-- THE PROBLEM --
Quote all of the material below word for word, leaving out the pictures.

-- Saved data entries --
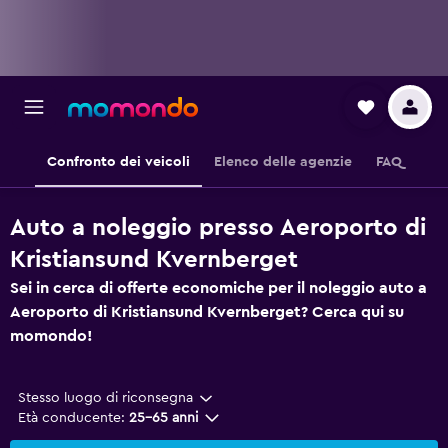
Confronto dei veicoli
Elenco delle agenzie
FAQ
Auto a noleggio presso Aeroporto di
Kristiansund Kvernberget
Sei in cerca di offerte economiche per il noleggio auto a
Aeroporto di Kristiansund Kvernberget? Cerca qui su
momondo!
Stesso luogo di riconsegna
Età conducente:
25-65 anni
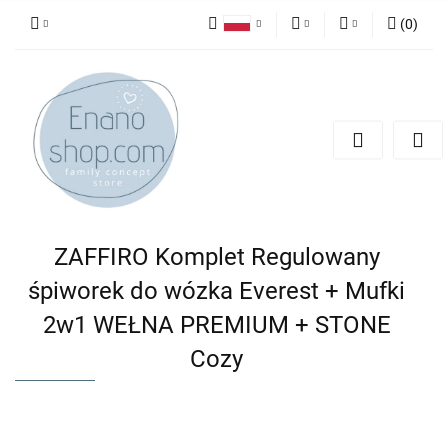
(
0
)
Polski
PLN
Zaloguj się
English
Zarejestruj się
EUR
Dodaj zgłoszenie
ZAFFIRO Komplet Regulowany
śpiworek do wózka Everest + Mufki
2w1 WEŁNA PREMIUM + STONE
Cozy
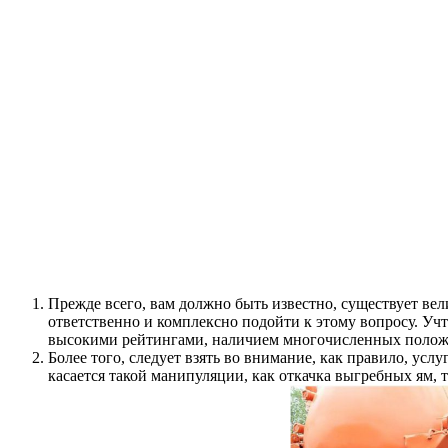
Прежде всего, вам должно быть известно, существует ве
ответственно и комплексно подойти к этому вопросу. Учт
высокими рейтингами, наличием многочисленных полож
Более того, следует взять во внимание, как правило, услу
касается такой манипуляции, как откачка выгребных ям, т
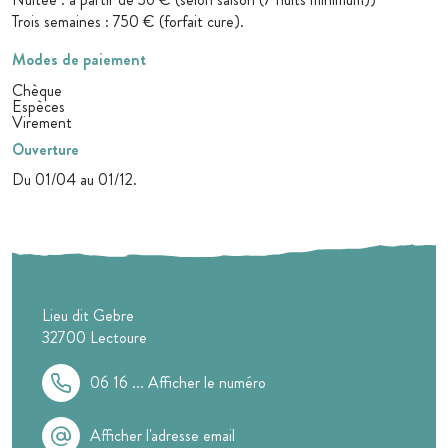
Trois semaines : 750 € (forfait cure).
Modes de paiement
Chèque
Espèces
Virement
Ouverture
Du 01/04 au 01/12.
Lieu dit Gebre
32700
Lectoure
06 16 ...
Afficher le numéro
Afficher l'adresse email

-- EXPECTED OUTPUT --
Confronto dei veicoli
Elenco delle agenzie
FAQ
Auto a noleggio presso Aeroporto di
Kristiansund Kvernberget
Sei in cerca di offerte economiche per il noleggio auto a
Aeroporto di Kristiansund Kvernberget? Cerca qui su
momondo!
Stesso luogo di riconsegna
Età conducente:
25-65 anni
(
0
)
Polski
PLN
Zaloguj się
English
Zarejestruj się
EUR
Dodaj zgłoszenie
ZAFFIRO Komplet Regulowany
śpiworek do wózka Everest + Mufki
2w1 WEŁNA PREMIUM + STONE
Cozy
Прежде всего, вам должно быть известно, существует ве
ответственно и комплексно подойти к этому вопросу. Учт
высокими рейтингами, наличием многочисленных полож
Более того, следует взять во внимание, как правило, услу
касается такой манипуляции, как откачка выгребных ям, т
Trois semaines : 750 € (forfait cure).
Modes de paiement
Chèque
Espèces
Virement
Ouverture
Du 01/04 au 01/12.
Lieu dit Gebre
32700
Lectoure
06 16 ...
Afficher le numéro
Afficher l'adresse email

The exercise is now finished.